Work required — From the rows below, pull out every line of text word for word, and leave the pictures out of your answer.

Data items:
## Begin
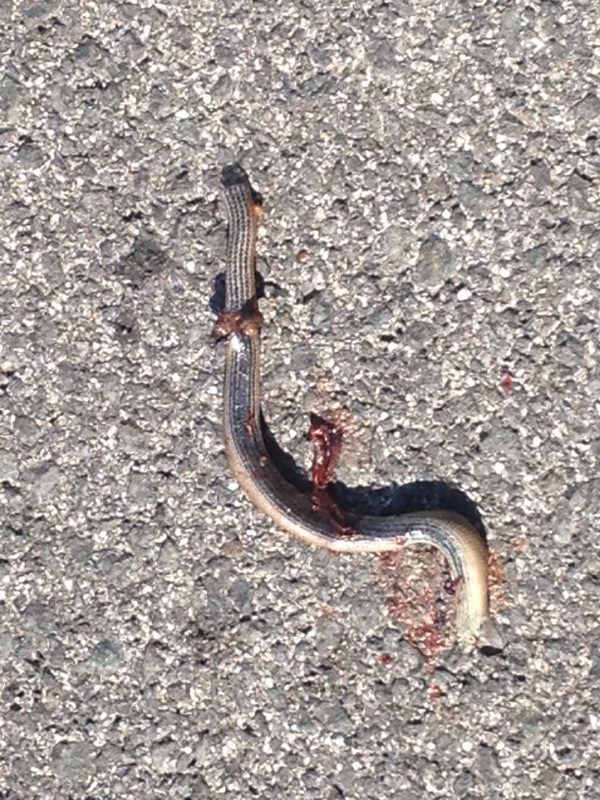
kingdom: Animalia
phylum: Chordata
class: Squamata
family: Anguidae
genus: Anguis
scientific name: Anguis fragilis
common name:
## End
Result of this exercise —
kingdom: Animalia
phylum: Chordata
class: Squamata
family: Anguidae
genus: Anguis
scientific name: Anguis fragilis
common name:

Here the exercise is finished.